TO DO: Once the line containing "right elbow: (256, 672, 5)" is found, retype it and each line after it through the last entry below, word for word, and nothing else.

PROVIDED RECORDS:

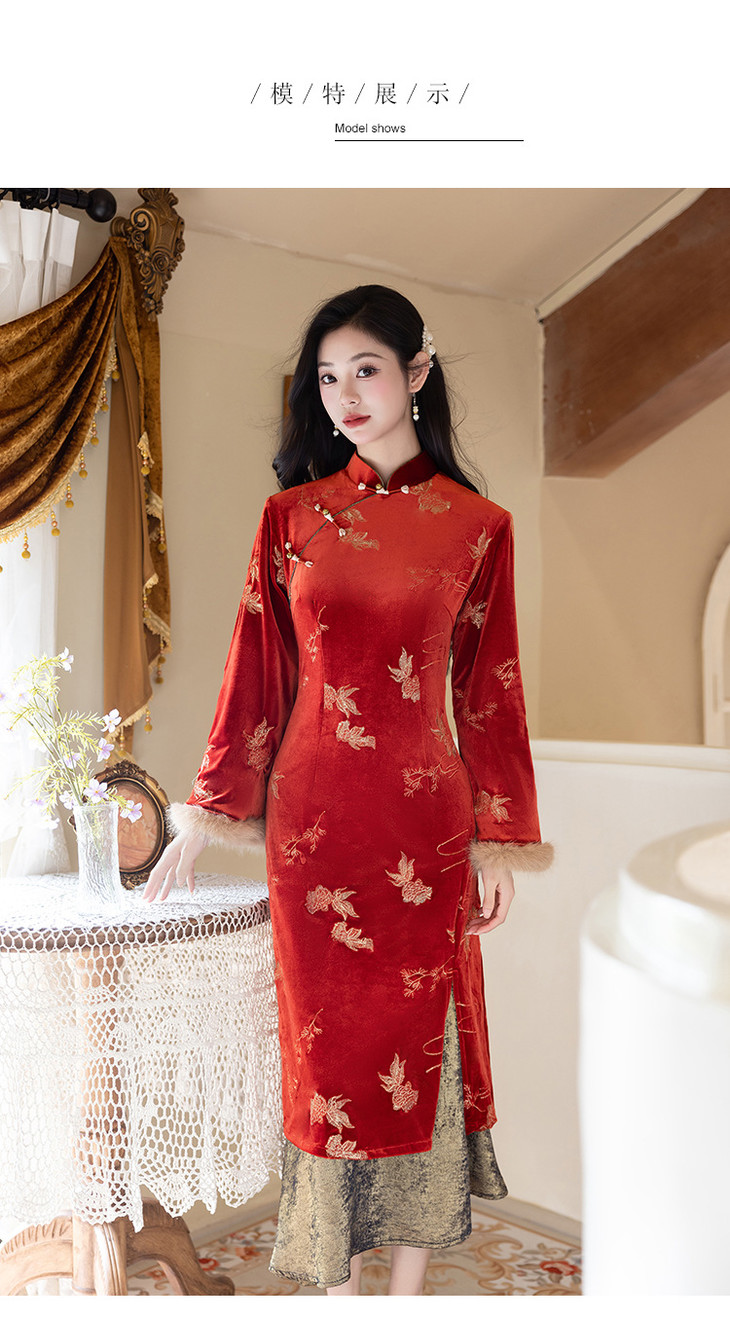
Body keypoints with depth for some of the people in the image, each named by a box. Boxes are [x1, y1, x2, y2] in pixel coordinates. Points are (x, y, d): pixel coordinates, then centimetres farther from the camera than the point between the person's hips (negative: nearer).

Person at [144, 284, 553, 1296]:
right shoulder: (292, 516, 4)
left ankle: (409, 1285, 27)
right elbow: (256, 672, 5)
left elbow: (489, 688, 4)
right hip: (314, 815, 1)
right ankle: (339, 1288, 25)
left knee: (422, 1043, 8)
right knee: (330, 1042, 8)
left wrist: (500, 838, 2)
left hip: (426, 818, 0)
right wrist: (205, 815, 5)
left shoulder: (477, 524, 2)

SOLUTION TO THE EXERCISE:
right elbow: (256, 672, 5)
left elbow: (489, 688, 4)
right hip: (314, 815, 1)
right ankle: (339, 1288, 25)
left knee: (422, 1043, 8)
right knee: (330, 1042, 8)
left wrist: (500, 838, 2)
left hip: (426, 818, 0)
right wrist: (205, 815, 5)
left shoulder: (477, 524, 2)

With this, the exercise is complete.